It is great for inference for single user/single session. it is not replacement for graphical accelerator, that run several concurrent inference sessions in parallel.
Basically the same tradeoff as macmini with unified memory.
The RTX GPU laptops run very hot. Even though they are pound for pound better, it’s just runs too hot for local llm usage for me at least. Prefer Macs for this.

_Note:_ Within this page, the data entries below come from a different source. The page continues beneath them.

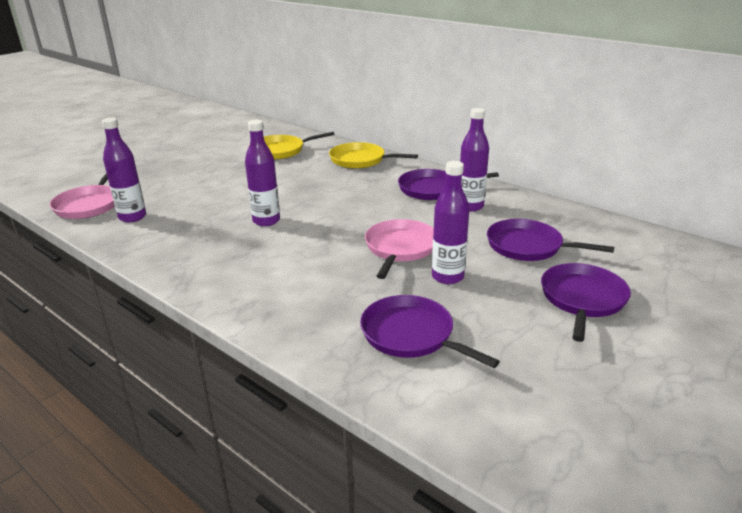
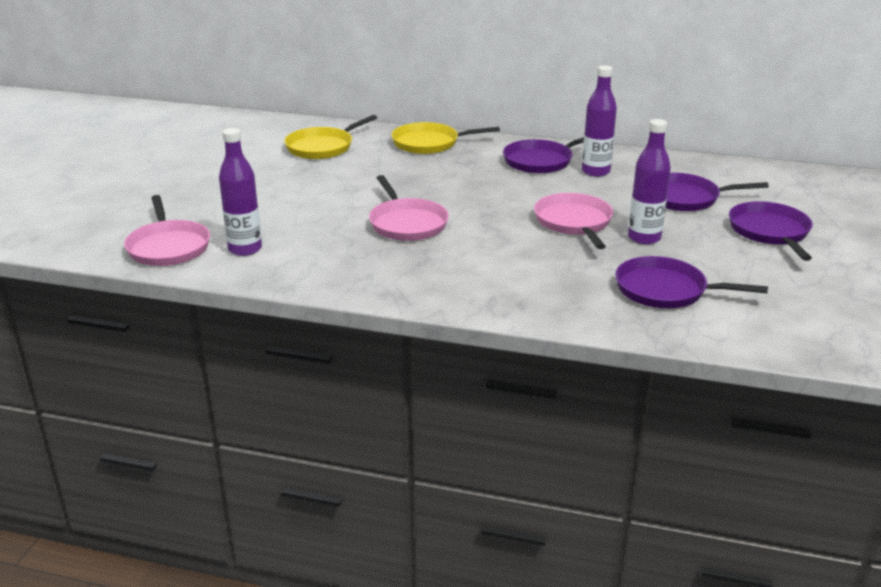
camera: 25 degrees left, 0 degrees up
purple bottle [245,120,280,226] -> pink pan [369,175,449,241]

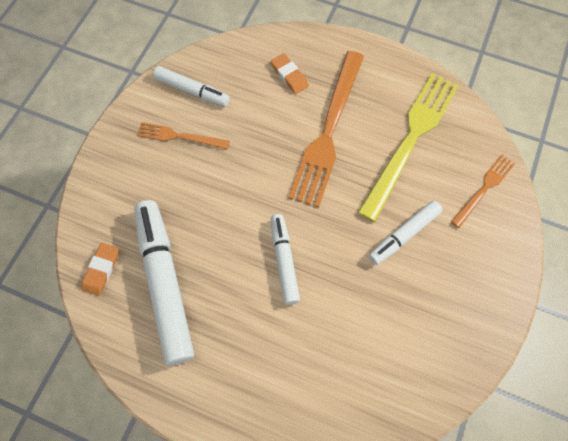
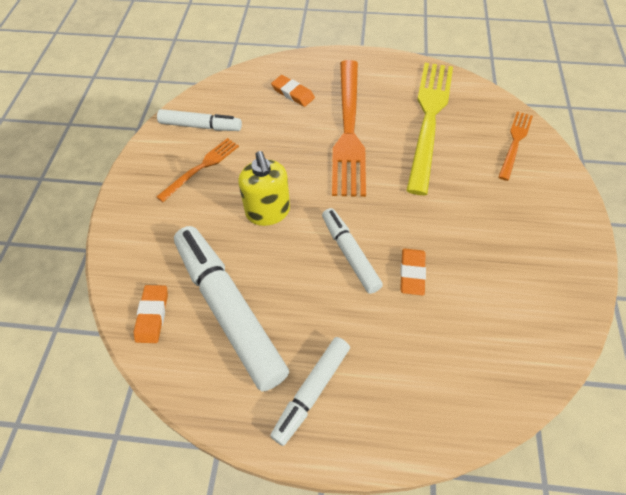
camera: 15 degrees left, 10 degrees down
orange fork [137,122,230,150] -> orange fork turned 135 degrees clockwise [156,138,239,202]
white marker [369,200,443,265] -> white marker moved to [270,337,350,446]
none -> yellow soap dispenser [238,151,290,226]
none -> orange eraser [400,248,426,295]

A lot of AMD cards also run cooler. I wonder if undervting would help with smaller models and heat.
I mean the GB10 is pretty efficient for the power it has, but imho is nowhere near the power efficiency of Apple Silicon (it was never intended to be a chip used for mobile devices). I guess this is kind of the movement Apple did with the A12Z and the Mini but... the other way around?
I think its gonna be another failure as we are used to see with the PC market these days.
It's probably more that LLM inference speed comes from having a large amount of fast RAM. And fast RAM is brutally expensive right now.
At this point, your cost-efficient options include used 3090s, "frankenrigs" using recycled data center cards, and a handful of "workstation" class cards, where the originally high margins and the long enterprise purchasing cycles have kept prices from going up too fast.
In contrast, a lot of these "personal" AI systems are basically a GPU-like core wired to larger amounts of slow RAM. Which is still semi-affordable. Generally speaking, they make for OK chatbots but extremely slow coding agents. Whereas you can run a modestly useful coding agent at reasonable speed on a 3090.
So yeah, a lot of these systems are bit scammy. But not because it's a secret conspiracy to protect data center cards. Rather, there simply isn't enough fast RAM in the entire world. So they'll flog you disappointly slow RAM instead.
TL;dr: Might be useful for some use cases, but benchmark very carefully.
Basically the same tradeoff as macmini with unified memory.